I wouldn't mind storing a timezone identifier, so long as I can easily find them. Can I get it from a given Offset? A Zoned? Or even a TimeZone itself? If not, I'll likely have to make my own type, which is something I really want to avoid! 😄

Would it make sense to store a string? Would it be safe? Thank you!

BurntSushi commented 1 month ago

My take is that you should 100% be storing an IANA time zone identifier. And yes, it should be stored as a string. And no, you cannot get an IANA time zone identifier from an offset because there may be many IANA time zone identifiers for the same offset. Instead, it's the reverse: you get an offset from a time zone and either a Timestamp (instant in time) or a civil::DateTime (an end user's local time). How you get an IANA time zone identifier from an end user is I guess your job. How do you get their offset? You might need to ask them.

Using an IANA time zone identifier actually seems critical to your use case here, to the point that storing an offset would be completely wrong. For example, for where I live, my IANA time zone identifier is always America/New_York. The only way that would change is if I physically moved. But my offset changes twice per year: it goes from -05 to -04 in the late winter (this year it was March 10, 2024) and -04 to -05 in mid-autumn (this year it will be November 3, 2024). This is true in many locations in the world and is known as daylight saving time. If you only capture the offset for each user at the present time, all of your calculations will be wrong once they enter or leave daylight saving time. But if you use an IANA time zone identifier and the Zoned data type, then you literally don't need to worry about this at all. Jiff will handle everything and should actually make it impossible for you to get it wrong.

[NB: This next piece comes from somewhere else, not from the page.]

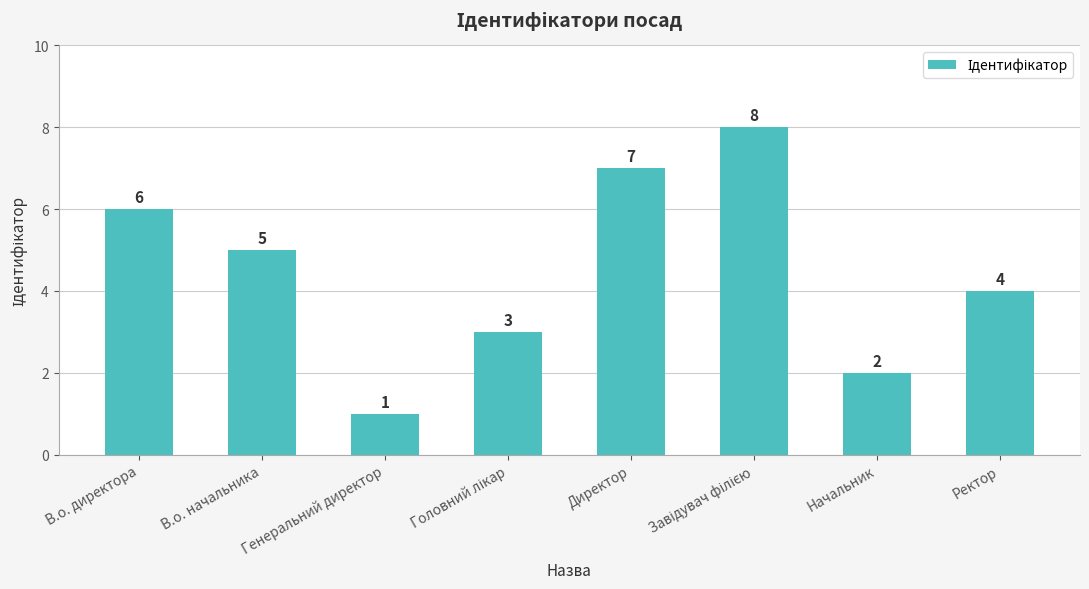

What is the label of the 6th bar from the right?

Генеральний директор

onkoe commented 1 month ago

Storing an offset is definitely wrong to some degree! To address the issues you mentioned, I'll probably make a serde-impl'd type that holds a String and interfaces with jiff to check the Spans when they're needed.

Nonetheless, I'd love to see some form of serialization. So, assuming you'd want to serialize in IANA form, that leaves just two questions:

Answering these questions would solve this issue. However, for my simple project, using String timezone identifiers and Timestamp in the Span list would be an adequate solution. Thank you for your assistance!

BurntSushi commented 1 month ago

Can jiff currently get an IANA identifier from each 'variant' of TimeZone?

No, it can't. That's why TimeZone::iana_name returns an option. It is fundamentally impossible to always have an IANA identifier. But that is the happy path. A missing TZ identifier is a generally a sub-optimal situation.

As for exposing the inner TZif, it is in theory possible, but it's probably a bad idea. I'm more likely to go the route outlined in https://github.com/BurntSushi/jiff/issues/30. But making that "easy" via a serde impl is almost certainly the wrong thing to do.

onkoe commented 1 month ago

I tend to agree on the serde part - deciding for users seems potentially harmful.

The plan in #30 sounds pretty good! Please let me know if you see any movement there. I'll watch the issue in the meantime.

BurntSushi commented 2 weeks ago

Going to close this out in favor of #30. (Although, from my perspective, it does seem like just an IANA tz identifier is sufficient here for the OP's use case.)